Ночь быстро проходила за назначенной отцом Иоанном молитвой и чтением Псалтири, а когда ум начинал скучать и отвлекаться, я принимался класть поклоны у входа в пещеры. При этом я как мог пытался поститься. Но есть очень хотелось! Поэтому я решил придумать такую трапезу, которая уж точно не возбуждала бы аппетита. Поразмыслив, я остановился на просфорах, размоченных в святой воде. Это было мое собственное аскетическое изоб­ретение. Блюдо получилось очень благочестивое, но ужасно невкусное — скользкое и пресное. Но мне того и надо было.
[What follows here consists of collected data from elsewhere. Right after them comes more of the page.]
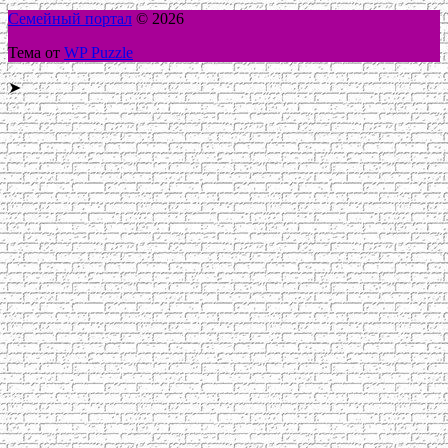
Семейный портал
© 2026
Тема от
WP Puzzle
➤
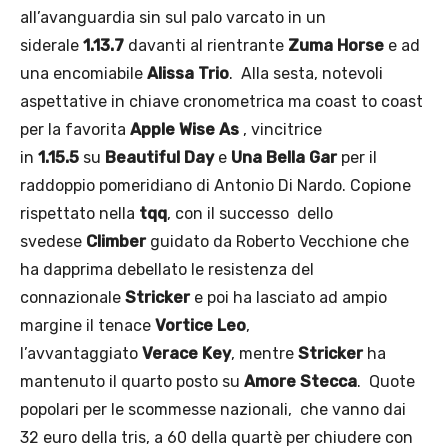
all’avanguardia sin sul palo varcato in un
siderale
1.13.7
davanti al rientrante
Zuma Horse
e ad
una encomiabile
Alissa Trio
. Alla sesta, notevoli
aspettative in chiave cronometrica ma coast to coast
per la favorita
Apple Wise As
, vincitrice
in
1.15.5
su
Beautiful Day
e
Una Bella Gar
per il
raddoppio pomeridiano di Antonio Di Nardo. Copione
rispettato nella
tqq
, con il successo dello
svedese
Climber
guidato da Roberto Vecchione che
ha dapprima debellato le resistenza del
connazionale
Stricker
e poi ha lasciato ad ampio
margine il tenace
Vortice Leo
,
l’avvantaggiato
Verace Key
, mentre
Stricker
ha
mantenuto il quarto posto su
Amore Stecca
. Quote
popolari per le scommesse nazionali, che vanno dai
32 euro della tris, a 60 della quartè per chiudere con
После небольшой тарелочки этого кушанья есть больше не хотелось. Отец Иоанн улыб­нулся моей выдумке, но возражать не стал. Только строго наказал почаще приходить на исповедь и рас­сказывать все, что произошло за день.
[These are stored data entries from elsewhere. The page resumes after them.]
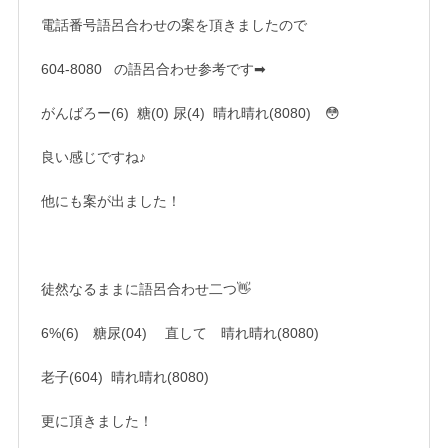
電話番号語呂合わせの案を頂きましたので
604-8080 の語呂合わせ参考です➡
がんばろー(6) 糖(0) 尿(4) 晴れ晴れ(8080) 😳
良い感じですね♪
他にも案が出ました！
徒然なるままに語呂合わせ二つ👋
6%(6) 糖尿(04) 直して 晴れ晴れ(8080)
老子(604) 晴れ晴れ(8080)
更に頂きました！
А происшествия действительно начались. Со вто­рого или с третьего дня я почувствовал, что почти не хочу спать. Точнее, для сна мне хватало четы­рех часов. Обычный общительный мой нрав тоже куда-то пропал. Хотелось побольше бывать одному. Потом один за другим стали вспоминаться похо­роненные в памяти грехи, давно забытые случаи из жизни. Закончив дежурство, я бежал на исповедь. Удивительно, но от этих горьких открытий на серд­це становилось хоть и печально, но непередаваемо мирно и легко.

Через неделю такой жизни произошло нечто еще более странное. Когда ночью, заскучав от долгих мо­литв, я клал поклоны у входа в пещеры, позади меня вдруг раздался такой грохот, словно обрушились ты­сячи листов громыхающей жести. От страха я замер на месте. А когда решился обернуться, то увидел все туже спокойную, в лунном свете площадь монастыря.

До утра я не отходил от пещер и молился святым угодникам, всякую минуту ожидая, что ужасный гро­хот повторится.

На рассвете, в четыре часа из своей пещерной кельи на площадь, как обычно, вышел отец Сера­фим. Я бросился к нему и, запинаясь от волнения, поведал о том, что со мной случилось.

Отец Серафим только махнул рукой и усмехнулся:

— Не обращай внимания, это бесы.

И, по-хозяйски оглядев монастырь, ушел к себе.

Ничего себе — «не обращай внимания»! Весь оста­ток дежурства я провел, дрожа как осиновый лист.

Но еще более поразительный случай произошел на следующий день. Вечером я заступил на дежурство на Успенской площади и уже привычно начал читать про себя Иисусову молитву. Скоро я увидел, что ко мне идет наш послушник — Пашка-чуваш, известный хули­ган, которого родители после армии отправили на пе­ревоспитание в монастырь. Я загрустил, потому что Пашка направлялся ко мне с явным желанием о чем-то поговорить. А этого мне сейчас совсем не хотелось.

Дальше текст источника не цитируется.